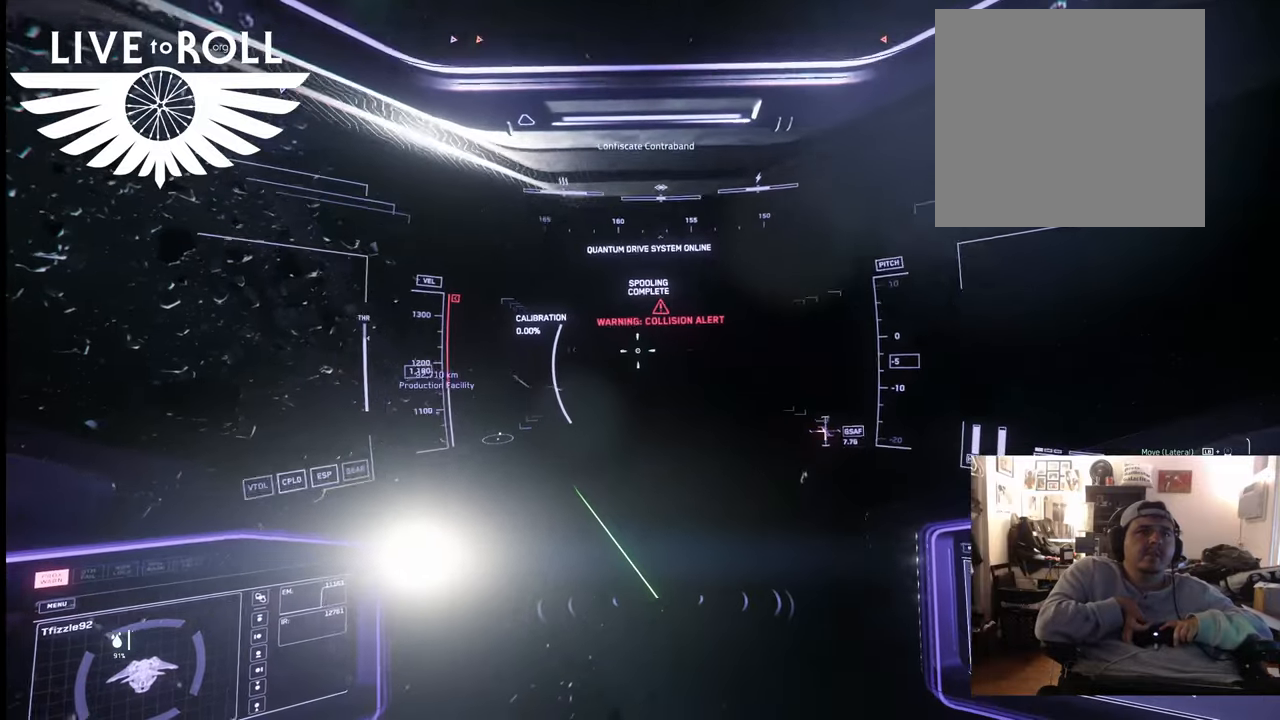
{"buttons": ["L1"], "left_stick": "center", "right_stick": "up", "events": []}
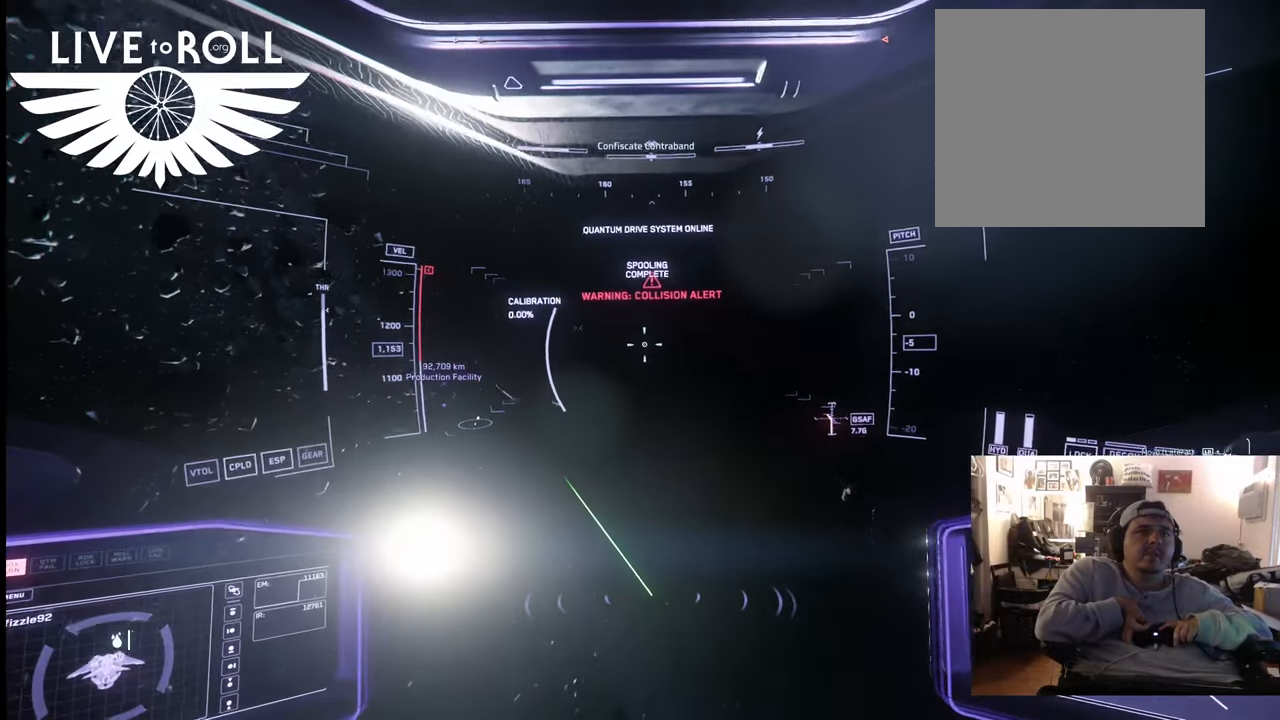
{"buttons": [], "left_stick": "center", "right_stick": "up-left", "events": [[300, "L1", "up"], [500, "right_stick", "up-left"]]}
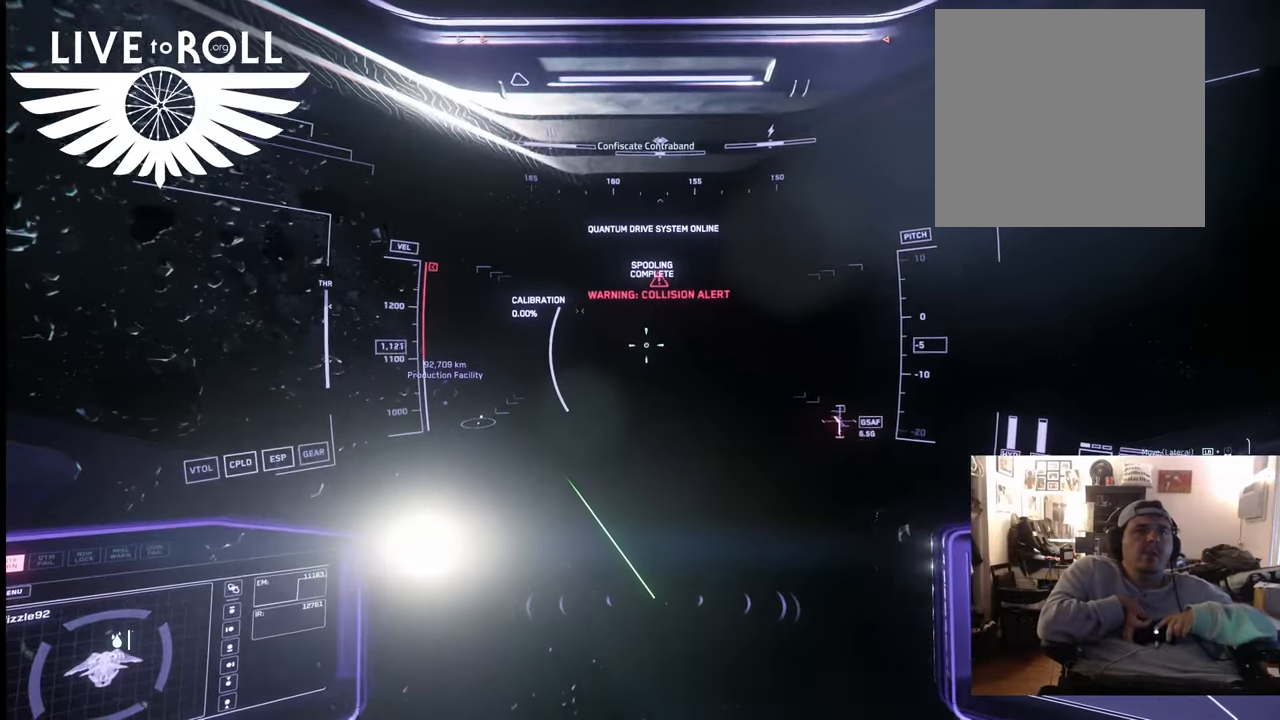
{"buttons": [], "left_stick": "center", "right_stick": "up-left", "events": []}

┄┄┄┄┄┄┄┄┄┄

Required work.
Could you repeat all of the material exactly? Pictures should not be copied.

Response.
{"buttons": ["L1"], "left_stick": "center", "right_stick": "up", "events": []}
{"buttons": [], "left_stick": "center", "right_stick": "up-left", "events": [[300, "L1", "up"], [500, "right_stick", "up-left"]]}
{"buttons": [], "left_stick": "center", "right_stick": "up-left", "events": []}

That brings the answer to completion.